< Openbaring 15 >

1 En ik zag een ander groot en wonderlijk teken in den hemel; namelijk zeven engelen, hebbende de zeven laatste plagen; want in deze is de toorn Gods geeindigd.
И увидел я иное знамение на небе, великое и чудное: семь Ангелов, имеющих семь последних язв, которыми оканчивалась ярость Божия.
2 En ik zag als een glazen zee, met vuur gemengd; en die de overwinning hadden van het beest, en van zijn beeld, en van zijn merkteken, en van het getal zijns naams, welke stonden aan de glazen zee, hebbende de citers Gods;
И видел я как бы стеклянное море, смешанное с огнем; и победившие зверя и образ его, и начертание его и число имени его, стоят на этом стеклянном море, держа гусли Божии,
3 En zij zongen het gezang van Mozes, den dienstknecht Gods, en het gezang des Lams, zeggende: Groot en wonderlijk zijn Uw werken, Heere, Gij almachtige God, rechtvaardig en waarachtig zijn Uw wegen, Gij Koning der heiligen!
и поют песнь Моисея, раба Божия, и песнь Агнца, говоря: велики и чудны дела Твои, Господи Боже Вседержитель! Праведны и истинны пути Твои, Царь святых!
4 Wie zou U niet vrezen, Heere, en Uw Naam niet verheerlijken? Want Gij zijt alleen heilig; want alle volken zullen komen, en voor U aanbidden; want Uw oordelen zijn openbaar geworden.
Кто не убоится Тебя, Господи, и не прославит имени Твоего? Ибо Ты един свят. Все народы придут и поклонятся пред Тобою, ибо открылись суды Твои.
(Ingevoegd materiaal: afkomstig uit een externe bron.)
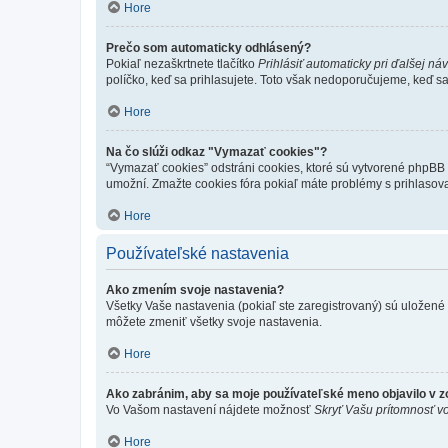
Hore
Prečo som automaticky odhlásený?
Pokiaľ nezaškrtnete tlačítko
Prihlásiť automaticky pri ďalšej ná
políčko, keď sa prihlasujete. Toto však nedoporučujeme, keď sa p
Hore
Na čo slúži odkaz "Vymazať cookies"?
“Vymazať cookies” odstráni cookies, ktoré sú vytvorené phpBB a
umožní. Zmažte cookies fóra pokiaľ máte problémy s prihlasov
Hore
Používateľské nastavenia
Ako zmením svoje nastavenia?
Všetky Vaše nastavenia (pokiaľ ste zaregistrovaný) sú uložené v
môžete zmeniť všetky svoje nastavenia.
Hore
Ako zabránim, aby sa moje používateľské meno objavilo v 
Vo Vašom nastavení nájdete možnosť
Skryť Vašu prítomnosť vo
Hore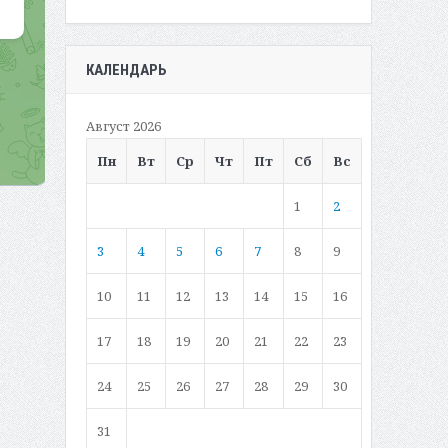
КАЛЕНДАРЬ
Август 2026
Пн
Вт
Ср
Чт
Пт
Сб
Вс
1
2
3
4
5
6
7
8
9
10
11
12
13
14
15
16
17
18
19
20
21
22
23
24
25
26
27
28
29
30
31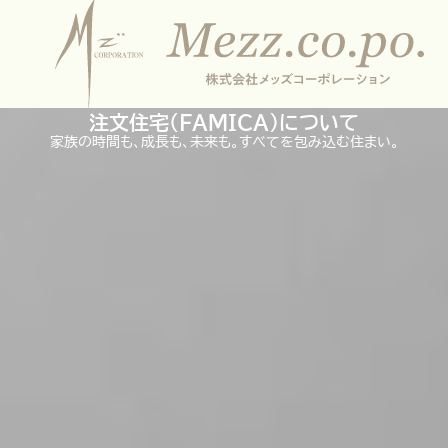
ORDER
HOUSE
注文住宅（FAMICA）について
家族の時間も、成長も、未来も。すべてを包み込む住まい。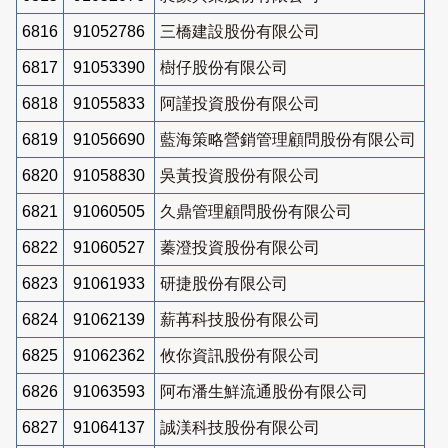
6816
91052786
三橋建設股份有限公司
6817
91053390
樹仔股份有限公司
6818
91055833
阿謹投資股份有限公司
6819
91056690
藍海策略營銷管理顧問股份有限公司
6820
91058830
吳黃投資股份有限公司
6821
91060505
久鼎管理顧問股份有限公司
6822
91060527
蓁澄投資股份有限公司
6823
91061933
研捷股份有限公司
6824
91062139
薪苒科技股份有限公司
6825
91062362
攸你資訊股份有限公司
6826
91063593
阿布潘生鮮流通股份有限公司
6827
91064137
誠渼科技股份有限公司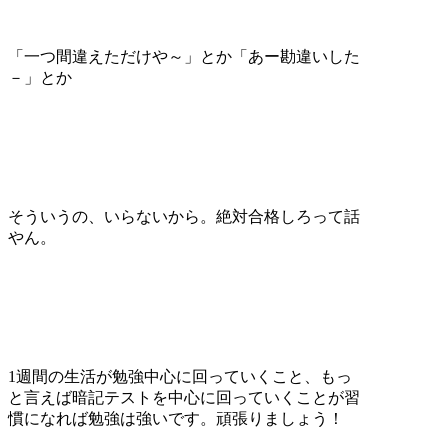
「一つ間違えただけや～」とか「あー勘違いした
－」とか
そういうの、いらないから。絶対合格しろって話
やん。
1週間の生活が勉強中心に回っていくこと、もっ
と言えば暗記テストを中心に回っていくことが習
慣になれば勉強は強いです。頑張りましょう！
5 En na dezen zag ik, en ziet, de tempel des tabernakels der getuigenis in den hemel werd geopend.
И после сего я взглянул, и вот, отверзся храм скинии свидетельства на небе.
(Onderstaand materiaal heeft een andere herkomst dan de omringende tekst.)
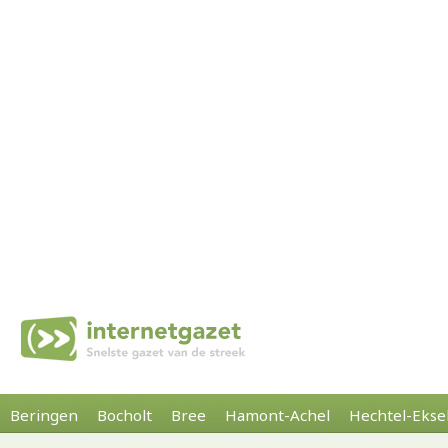
Beringen
Bocholt
Bree
Hamont-Achel
Hechtel-Ekse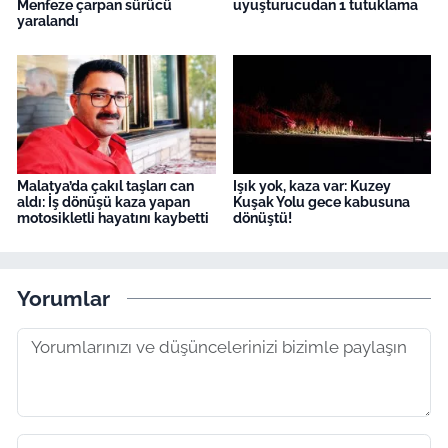
Menfeze çarpan sürücü
uyuşturucudan 1 tutuklama
yaralandı
Malatya’da çakıl taşları can
Işık yok, kaza var: Kuzey
aldı: İş dönüşü kaza yapan
Kuşak Yolu gece kabusuna
motosikletli hayatını kaybetti
dönüştü!
Yorumlar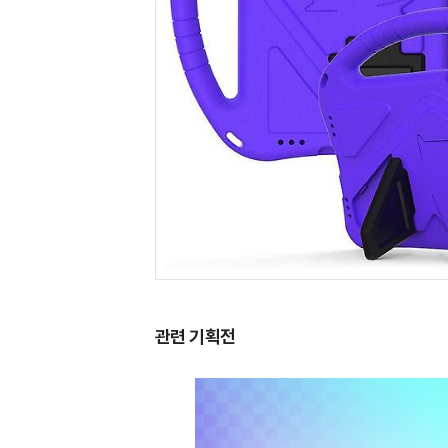
관련 기획전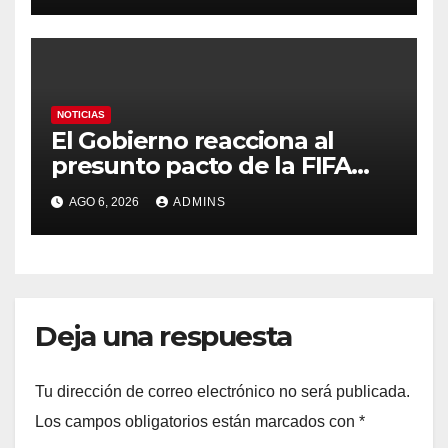
contra la soberanía nacional»
NOTICIAS
El Gobierno reacciona al
presunto pacto de la FIFA
con Marruecos para acoger
AGO 6, 2026
ADMINS
la final del Mundial 2030:
«Tiene que ser en España»
Deja una respuesta
Tu dirección de correo electrónico no será publicada.
Los campos obligatorios están marcados con
*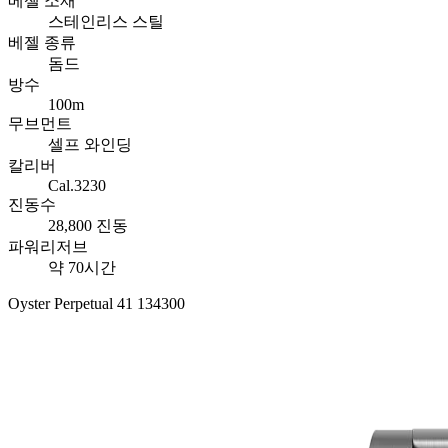
베젤 소재
스테인리스 스틸
베젤 종류
돔드
방수
100m
무브먼트
셀프 와인딩
칼리버
Cal.3230
진동수
28,800 진동
파워리저브
약 70시간
Oyster Perpetual 41 134300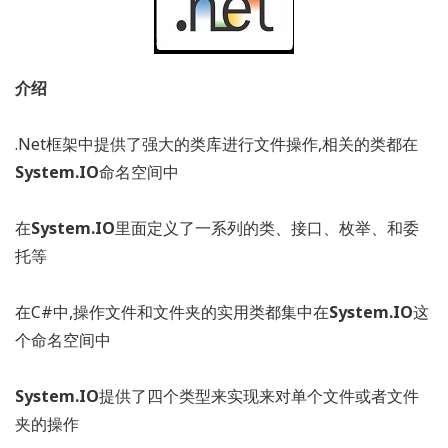
介绍
.Net框架中提供了强大的类库进行文件操作,相关的类都在
System.IO
命名空间中
在
System.IO
里面定义了一系列的类、接口、枚举、和委
托等
在C#中,操作文件和文件夹的实用类都集中在
System.IO
这
个命名空间中
System.IO
提供了四个类型来实现来对单个文件或者文件
夹的操作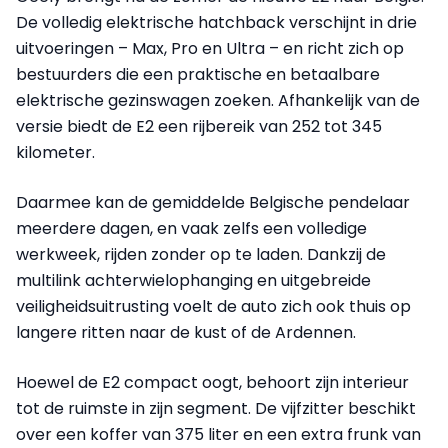
De volledig elektrische hatchback verschijnt in drie
uitvoeringen – Max, Pro en Ultra – en richt zich op
bestuurders die een praktische en betaalbare
elektrische gezinswagen zoeken. Afhankelijk van de
versie biedt de E2 een rijbereik van 252 tot 345
kilometer.
Daarmee kan de gemiddelde Belgische pendelaar
meerdere dagen, en vaak zelfs een volledige
werkweek, rijden zonder op te laden. Dankzij de
multilink achterwielophanging en uitgebreide
veiligheidsuitrusting voelt de auto zich ook thuis op
langere ritten naar de kust of de Ardennen.
Hoewel de E2 compact oogt, behoort zijn interieur
tot de ruimste in zijn segment. De vijfzitter beschikt
over een koffer van 375 liter en een extra frunk van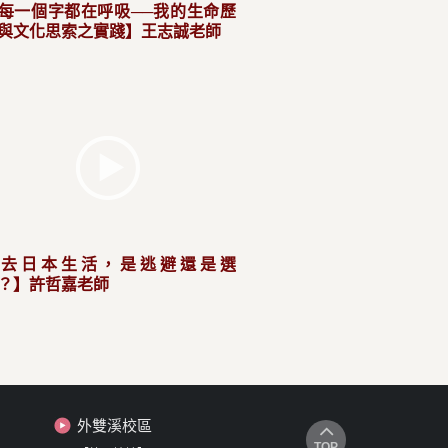
每一個字都在呼吸──我的生命歷
與文化思索之實踐】王志誠老師
【去日本生活，是逃避還是選
？】許哲嘉老師
外雙溪校區
TOP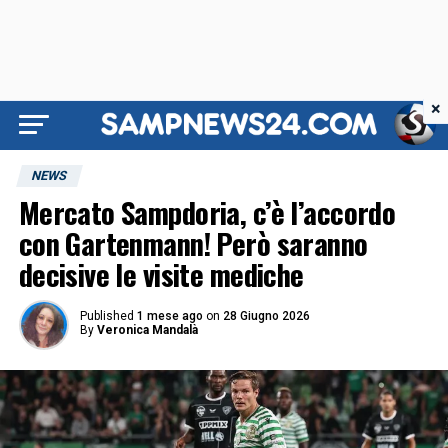
×
NEWS
Mercato Sampdoria, c’è l’accordo
con Gartenmann! Però saranno
decisive le visite mediche
Published
1 mese ago
on
28 Giugno 2026
By
Veronica Mandalà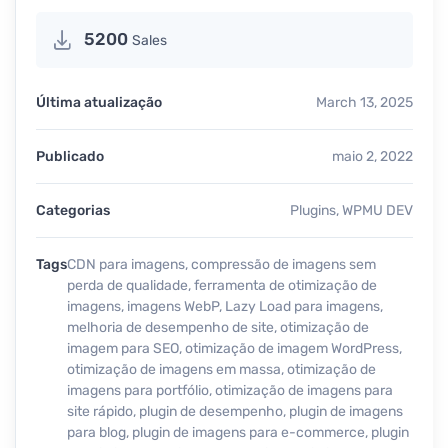
5200
Sales
Última atualização
March 13, 2025
Publicado
maio 2, 2022
Categorias
Plugins
,
WPMU DEV
Tags
CDN para imagens
,
compressão de imagens sem
perda de qualidade
,
ferramenta de otimização de
imagens
,
imagens WebP
,
Lazy Load para imagens
,
melhoria de desempenho de site
,
otimização de
imagem para SEO
,
otimização de imagem WordPress
,
otimização de imagens em massa
,
otimização de
imagens para portfólio
,
otimização de imagens para
site rápido
,
plugin de desempenho
,
plugin de imagens
para blog
,
plugin de imagens para e-commerce
,
plugin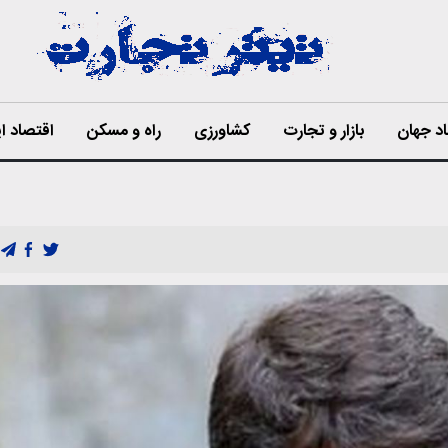
د جهان
بازار و تجارت
کشاورزی
راه و مسکن
اقتصاد ای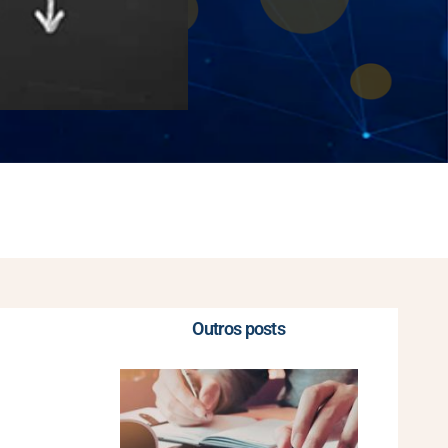
Outros posts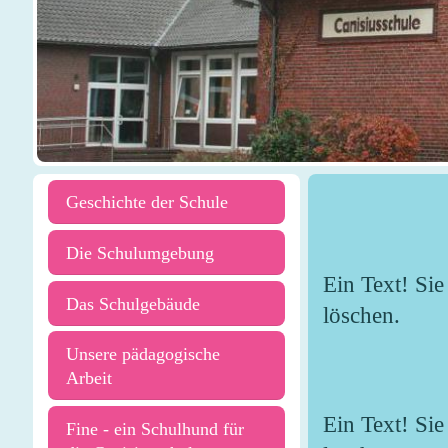
Geschichte der Schule
Die Schulumgebung
Ein Text! Sie
Das Schulgebäude
löschen.
Unsere pädagogische
Arbeit
Ein Text! Sie
Fine - ein Schulhund für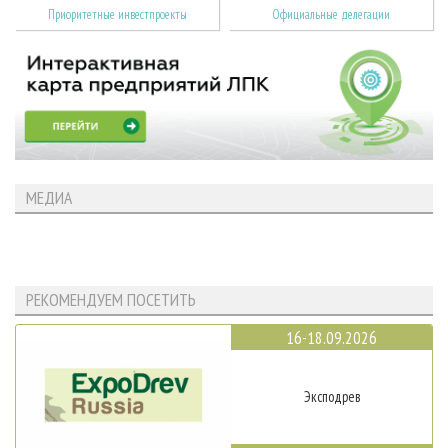
Приоритетные инвестпроекты
Официальные делегации
МЕДИА
РЕКОМЕНДУЕМ ПОСЕТИТЬ
16-18.09.2026
Эксподрев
6 En de zeven engelen, die de zeven plagen hadden, kwamen uit den tempel, bekleed met rein en blinkend lijnwaad, en omgord om de borst met gouden gordels.
И вышли из храма семь Ангелов, имеющие семь язв, облеченные в чистую и светлую льняную одежду и опоясанные по персям золотыми поясами.
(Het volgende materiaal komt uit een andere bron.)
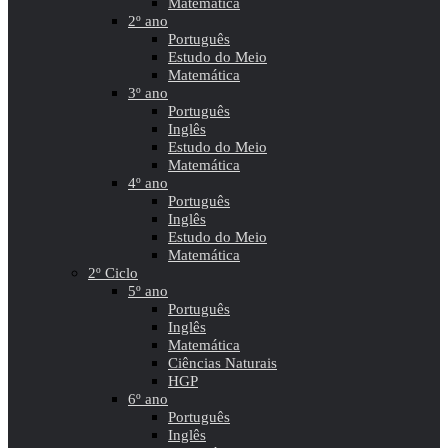
Matemática
2º ano
Português
Estudo do Meio
Matemática
3º ano
Português
Inglês
Estudo do Meio
Matemática
4º ano
Português
Inglês
Estudo do Meio
Matemática
2º Ciclo
5º ano
Português
Inglês
Matemática
Ciências Naturais
HGP
6º ano
Português
Inglês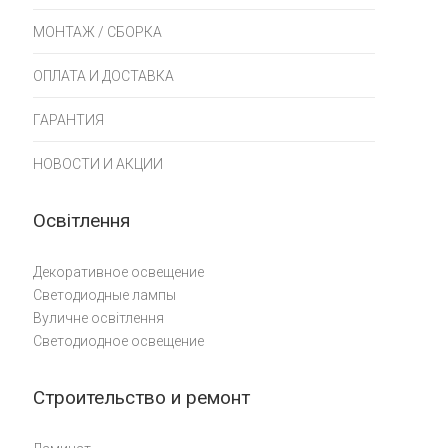
МОНТАЖ / СБОРКА
ОПЛАТА И ДОСТАВКА
ГАРАНТИЯ
НОВОСТИ И АКЦИИ
Освітлення
Декоративное освещение
Светодиодные лампы
Вуличне освітлення
Светодиодное освещение
Строительство и ремонт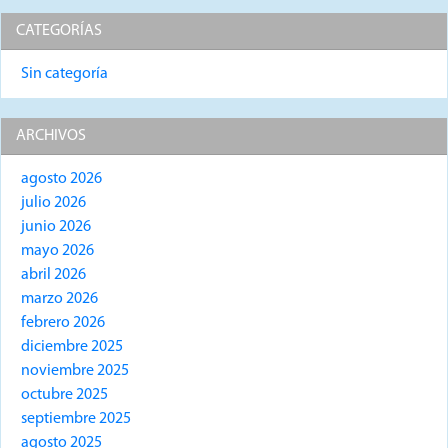
CATEGORÍAS
Sin categoría
ARCHIVOS
agosto 2026
julio 2026
junio 2026
mayo 2026
abril 2026
marzo 2026
febrero 2026
diciembre 2025
noviembre 2025
octubre 2025
septiembre 2025
agosto 2025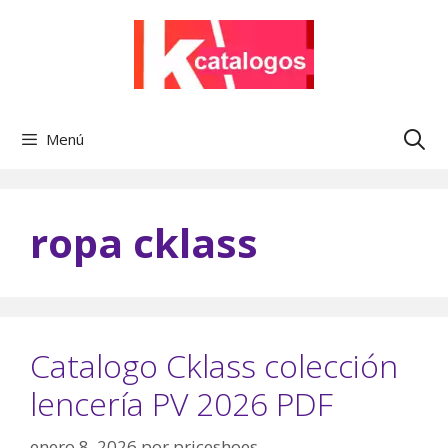
Saltar
al
contenido
Menú
ropa cklass
Catalogo Cklass colección
lencería PV 2026 PDF
enero 8, 2026
por
priceshoes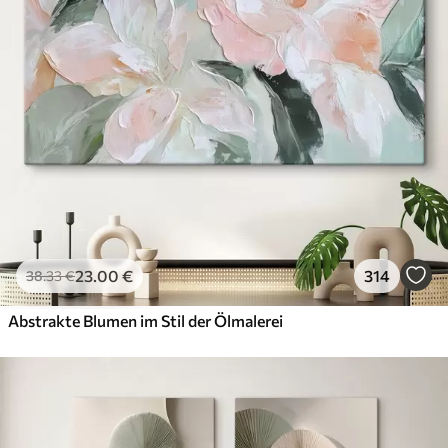
23
.00
€
314
38
.33
€
Abstrakte Blumen im Stil der Ölmalerei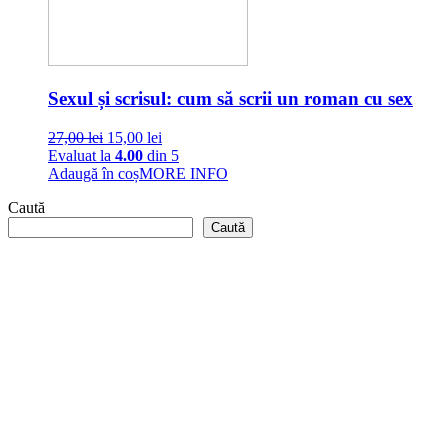
Sexul și scrisul: cum să scrii un roman cu sex
Original
Current
27,00
lei
15,00
lei
price
price
Evaluat la
4.00
din 5
was:
is:
Adaugă în coș
MORE INFO
27,00 lei.
15,00 lei.
Caută
Caută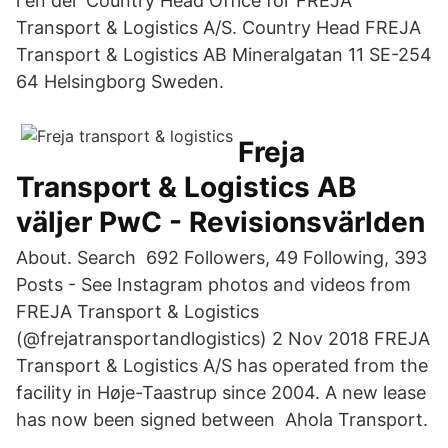
i en del Country Head Office for FREJA
Transport & Logistics A/S. Country Head FREJA
Transport & Logistics AB Mineralgatan 11 SE-254
64 Helsingborg Sweden.
Freja
Transport & Logistics AB
väljer PwC - Revisionsvärlden
About. Search 692 Followers, 49 Following, 393
Posts - See Instagram photos and videos from
FREJA Transport & Logistics
(@frejatransportandlogistics) 2 Nov 2018 FREJA
Transport & Logistics A/S has operated from the
facility in Høje-Taastrup since 2004. A new lease
has now been signed between Ahola Transport.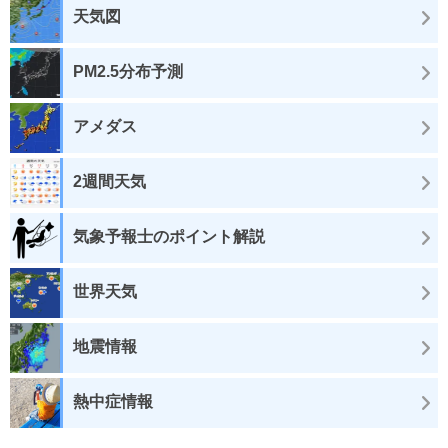
天気図
PM2.5分布予測
アメダス
2週間天気
気象予報士のポイント解説
世界天気
地震情報
熱中症情報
7 En een van de vier dieren gaf den zeven engelen zeven gouden fiolen, vol van den toorn Gods, Die in alle eeuwigheid leeft. (aiōn g165)
И одно из четырех животных дало семи Ангелам семь золотых чаш, наполненных гневом Бога, живущего во веки веков. (aiōn g165)
8 En de tempel werd vervuld met rook uit de heerlijkheid Gods, en uit Zijn kracht; en niemand kon in den tempel ingaan, totdat de zeven plagen der zeven engelen geeindigd waren.
И наполнился храм дымом от славы Божией и от силы Его, и никто не мог войти в храм, доколе не окончились семь язв семи Ангелов.